Darcs failures.. zzzz
== running darcs pull --repodir testsuite
Pulling from "/data0/home/benl/devel/ghc/ghc-HEAD"...
darcs: bug in get_extra commuting patches:
First patch is:
Fri Sep 7 18:23:27 EST 2001 simonmar
* [project @ 2001-09-07 08:23:27 by simonmar]
Fix some signatures after Ord was removed as a superclass of Ix.
Second patch is:
Fri Sep 14 01:54:43 EST 2001 simonmar
* [project @ 2001-09-13 15:54:43 by simonmar]
Back out the change to remove Ord as a superclass of Ix; the revised
Haskell 98 report will no longer have this change.
darcs failed: 256 at ./darcs-all line 69.
benl@mavericks:~/devel/ghc/ghc-HEAD-work> darcs --version
2.1.0 (release)
benl@mavericks:~/devel/ghc/ghc-HEAD-work>

Hrm. stage1 build of ghc-HEAD-work on sparky completed, but trying to compile something results in:
benl@sparky:~/devel/ghc/ghc-HEAD-work/tmp$
~/devel/ghc/ghc-HEAD-work/ghc/stage1-inplace/ghc --make Main.hs
[1 of 1] Compiling Main ( Main.hs, Main.o )
Linking Main ...
ld: fatal: relocation error: R_SPARC_32: file /home/benl/devel/ghc/ghc-HEAD-work/libffi/libHSffi.a(v8.o):
symbol : offset 0xfd0559b6 is non-aligned

Trying GNU ld instead gives:
ld: gct: TLS definition in /home/benl/devel/ghc/ghc-HEAD-work/rts/libHSrts.a(GC.o)
section .tbss mismatches non-TLS reference in
/home/benl/devel/ghc/ghc-HEAD-work/rts/libHSrts.a(GCUtils.o)

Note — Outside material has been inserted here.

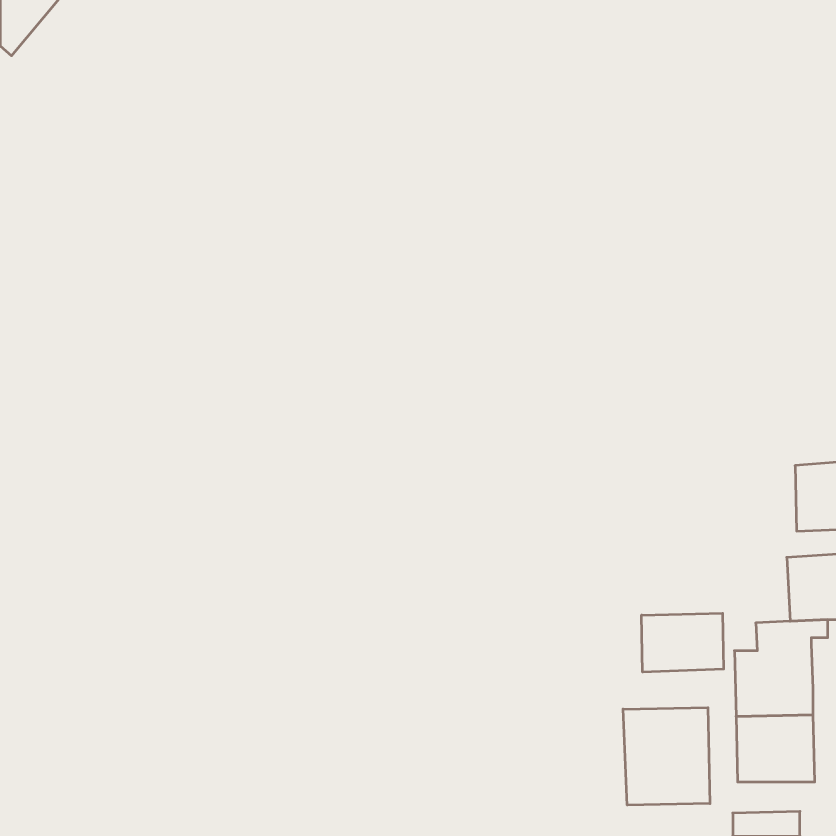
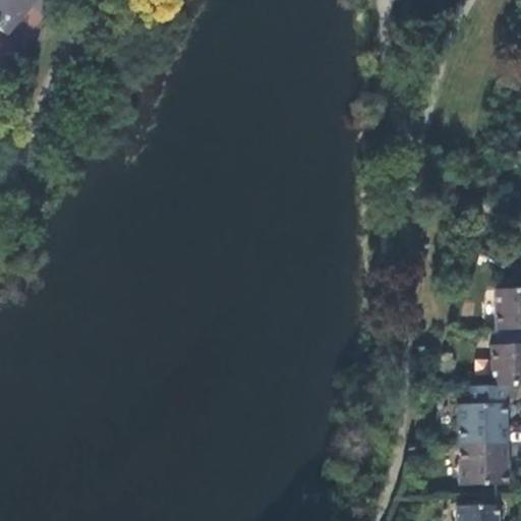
building: [642,613,724,672] -> none
building: [623,708,710,805] -> none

I expect this happened because i changed my ~/bin/gcc during the build... yah. I'm trying to do too many things at once because the builds take so long. Rebuilt the runtime system and now I'm getting this:
/opt/gcc/bin/../../SUNW0scgfss/4.0.4/prod/bin/fbe: "StgCRun.s", line 17: error: statement syntax
/opt/gcc/bin/../../SUNW0scgfss/4.0.4/prod/bin/fbe: "StgCRun.s", line 31: error: statement syntax

This is with GHC 4.0.4 installed on sparky. Checking out the .s files at those lines shows:
    sethi   %hi(%l1),%i5
ld [%i5+%lo(%l1)],%i0

From the OpenSPARC 2007 architecture manual, both of those instructions are bad. This looks like a legitimate GCC bug. Time to upgrade.